There won’t be crowds; there won’t be fortunes. He imagines a life full of practicalities (a house he can afford) with the possibility of love. Played against the chill of the first verse and that cold river in the Upper Peninsula, the lines about the “nice lady” who “smiled at my name” is enough to break your heart. A man who has drifted his whole life – there is no more itinerant life than that of the minor leaguer – who hoped to hear his name announced before thousands of cheering fans, now confronts a world where it the highlight is a woman who might recognize him and welcome him. And that’s it right? If we can find someone to love us, find a home and a way to make a life, that may be all we can ask. It may be small, but it’s dense with meaning.
In the next verse, our man brings himself to say good-bye to his old life and the good and bad that came with it:
So goodbye to the bus.
Good bye to payin’ dues.
Goodbye to the cheers,
and goodbye to the booze.
well I’m trading in this old bat,
for a fishing pole.
I’m gonna let the Laughing River,
flow right into my soul.
He’s able now to look with a colder eye, to hear the cheers and see the booze filled days and he’s now looking forward to a new life. When he sings about the Laughing River, it offers joy and he welcomes it, wants it to “flow right into my soul.” In the recorded performance and the live versions heard in concert, Brown sings this song with a conviction that conveys both the regrets of the fading hopes for glory offered as well as welcoming the small, but lasting joys of fishing in the Upper Peninsula and making a life with a nice lady.

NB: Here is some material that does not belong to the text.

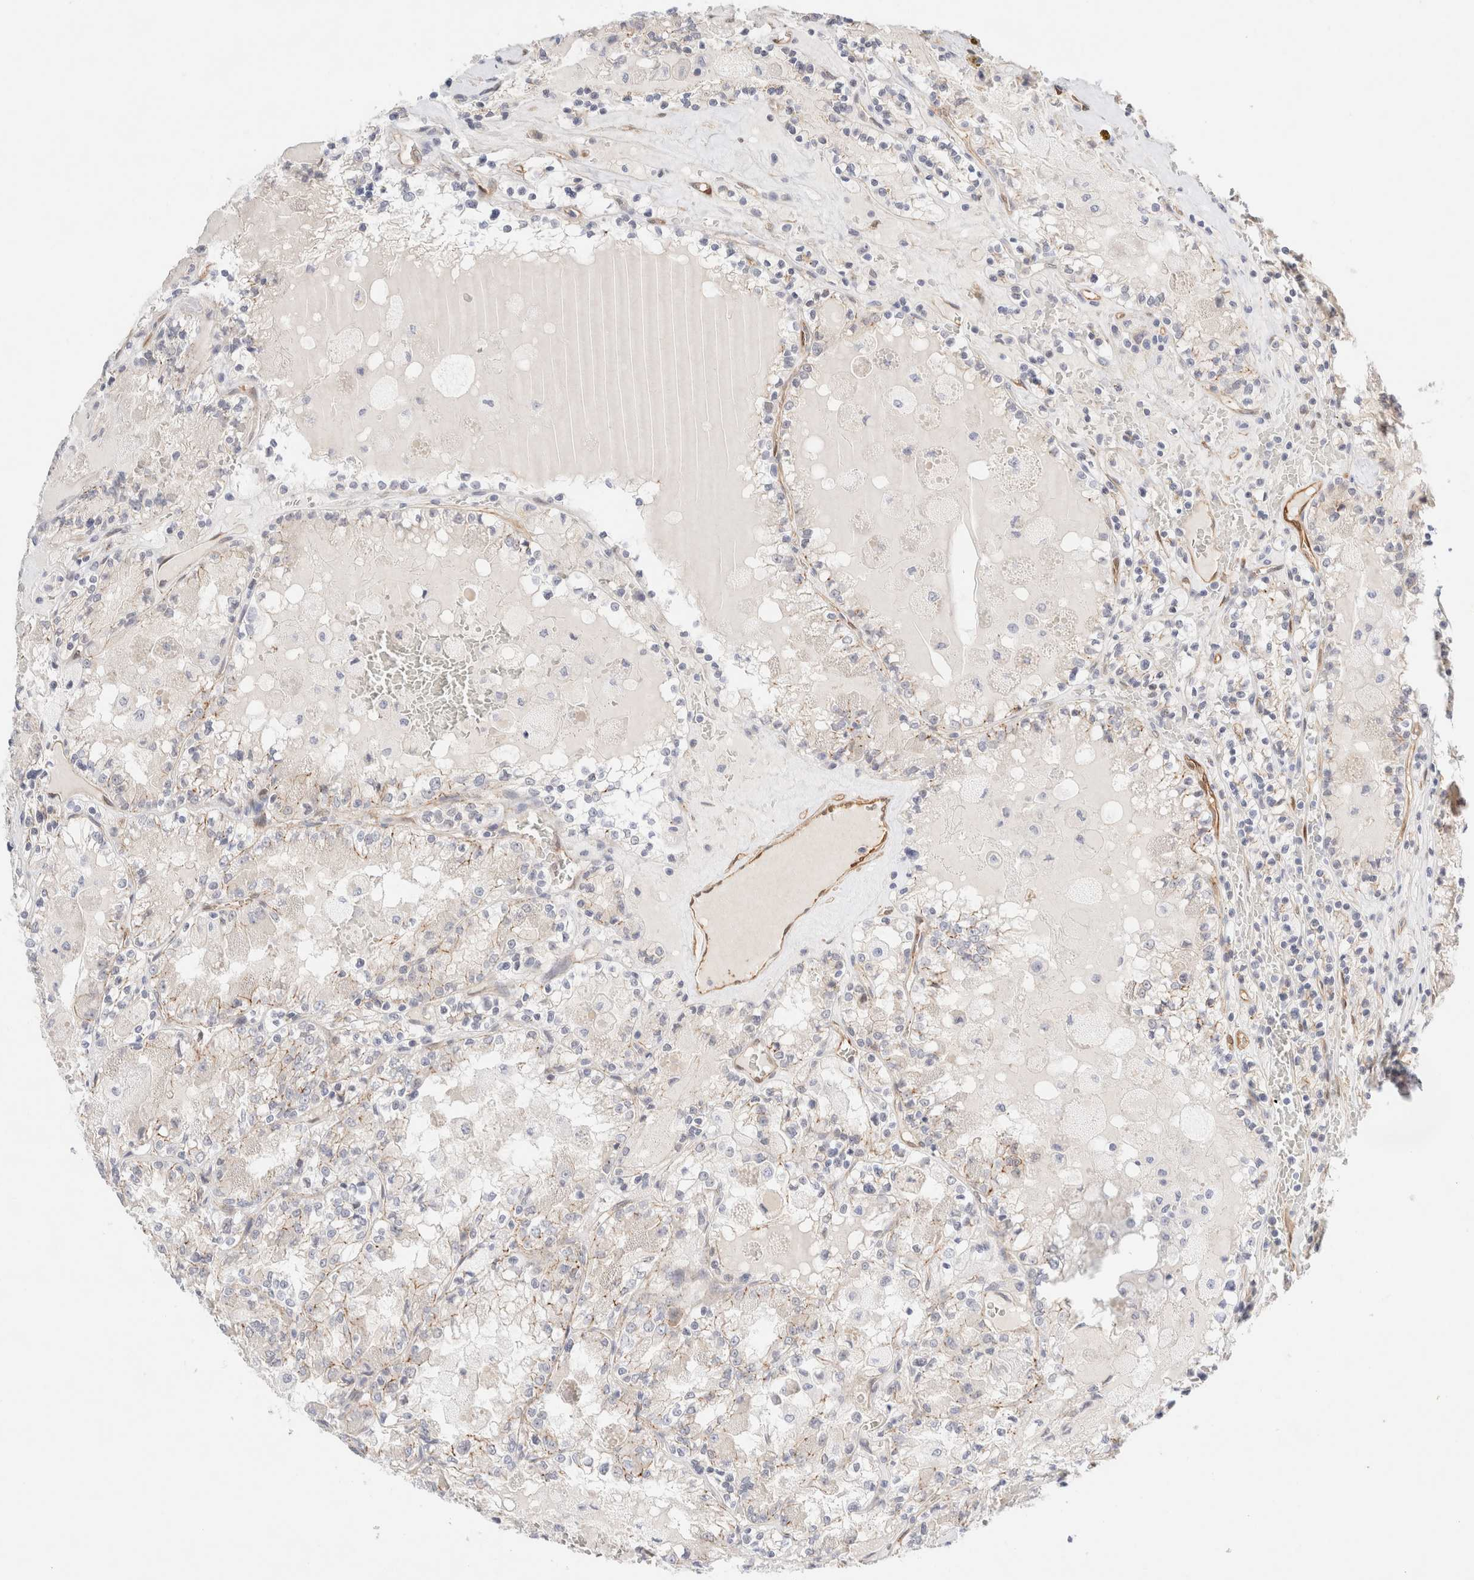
{"staining": {"intensity": "weak", "quantity": "<25%", "location": "cytoplasmic/membranous"}, "tissue": "renal cancer", "cell_type": "Tumor cells", "image_type": "cancer", "snomed": [{"axis": "morphology", "description": "Adenocarcinoma, NOS"}, {"axis": "topography", "description": "Kidney"}], "caption": "Image shows no significant protein staining in tumor cells of renal adenocarcinoma.", "gene": "LMCD1", "patient": {"sex": "female", "age": 56}}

While the song opens with a forlorn spirit, by the end a transformation has occurred. Brown feels the loss of what the narrator leaves behind, but finds meaning in the new life. As he repeats the opening voice, we hear it differently now. He wants that TravelAll to start and welcomes the new clothes he’ll don in a new life. The old life is neither forgotten nor cheapened; it does hurt to leave behind those hopes. The new life is not overplayed and nor are the smaller hopes and pleasures trivialized “Laughing River” leaves us with a man and his hard-earned wisdom.
Thank you for your synopsis of the song. I enjoyed your insights.
Now and then I am taken by a song without really knowing why–it just speaks to me somehow in ways I can’t fully articulate. This was one of those songs. I guess it’s like the Laughing River–it bypasses the intellect and flows into my soul.
Scott Schnell - October 19, 2010 at 4:39 pm |
Glad you liked the notes on this song, been a favorite Greg Brown cut for a long time.
M. X. Cronin - October 21, 2010 at 8:41 am |
Every line you mentioned that supposedly relates to baseball, could also be related to the trials and tribulations of a failing musician… I never took the analogies literal, like you have done. Interesting take on this song.